<不世出のアマボクサー・三浦国宏の半生記> 

 久しぶりに「伝説の男」の近況を伝えたい。2004年の春の夜に、京都で会った。東京で仕事をしながら、ボクシング界とのかかわりを持っている。

 京都外国語大学の監督は続けている。まったくの素人が入部してくるが、以前から「全員、卒業までに公式戦で1勝させる」と、心に刻んでいる。

 母校の拓殖大学では、各年次同期会があるが、2000年の創立100周年を機に、85期会の会長も務めている「だいたい、空手か柔道が相撲のOBが多いんですが、なかなか決められなかったようで、それなら、と私に指名がきまして」と、引き受けた。

 大学関係では、学友会京都府支部長で、大学の評議員を務める木下勝之氏(京都市伏見区在住)からも助言を受けている。実業家の木下氏は、大学OBの大相撲力士、栃ノ洋(石川県出身、春日野部屋)の後援者でもあり、スポーツの良き理解者だ。

 さて、伝説のチャンピオンが、いまのアマチュアボクシングをどう見ているのか。「一口でいうと、判定のルール変更にともなって、スタイルが変わってきた」という。パンチが相手に当たれば、1ポイントになる。パンチの内容が良くても、たいしたことなくても、ポイントの多い方が勝ち。また、試合中に、15ポイントの差がつけば、自動的にRSC(レフェリー・ストップ)がかかり、勝敗が決まる。押されまくっていても、一発大逆転のKO勝ちは難しい。「パンチが質から量に変わっていく」と、少し寂しそうに語る。

 「ボクは、一発で倒すタイプだった。自分の形にはまったときには連打したが、手数の多い方じゃなかった。いまのルールなら不利じゃないかな」と言う。今年はアテネ五輪の年だが、「世界の強豪は、連打も一発も両方を持っていた」と、2回の五輪を含む国際試合の経験を語る。
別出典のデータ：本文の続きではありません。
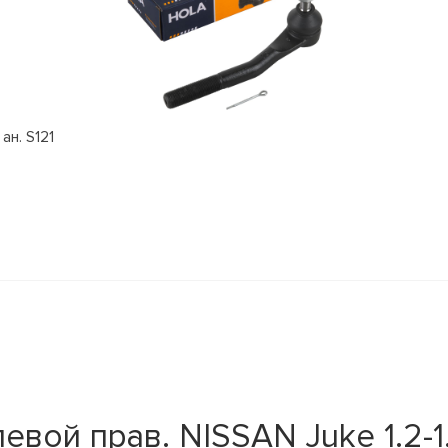
ан. S121
вой прав. NISSAN Juke 1.2-1.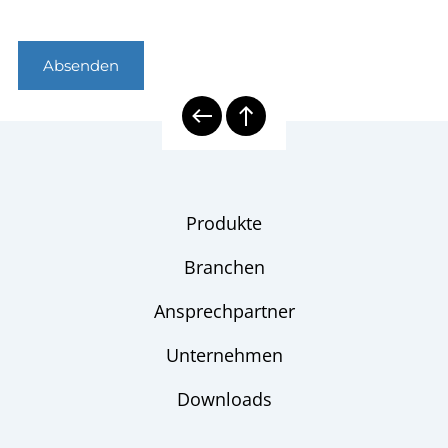
Absenden
Produkte
Branchen
Ansprechpartner
Unternehmen
Downloads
 2003年12月。ボクシングの"甲子園"である後楽園ホール(東京)で、「貫禄のある方から『三浦だね』と、声をかけられた。リングサイドクラブのご意見番、垣野内さんだった」。このクラブは、ボクシングの真のファンの集まりで、常にリングサイドで観戦しているので有名だ。なかでも、垣野内さんは、年間130試合余りをほとんど見ている筋金入り。「私のファイトも、ずっと見てくれてて、『あの左フックは少しズレてな』とか『あの試合では体重移動が悪いときがあったぞ』などと、いろいろアドバイスをもらった。まさに先生のような存在なんです、再

 会したときは、本当にうれしかった」と、伝説のチャンプも神妙に話してくれました。

 「リングサイドクラブのみなさんは、とにかく目がこえていて、つまらない試合のときなんか、ものすごく的確なヤジをとばすんです。ある意味では怖い人たち」だそうです。しかし、垣野内さんは『三浦のような昔タイプの選手はもう出てこないだろう…』と、内心寂しく思っているそうです。

 時間があれば、高校や大学の練習を見ることもある。出身の岩手県から「銀河系いわて大使」に任命されており、「ふるさとの顔」としても活動している。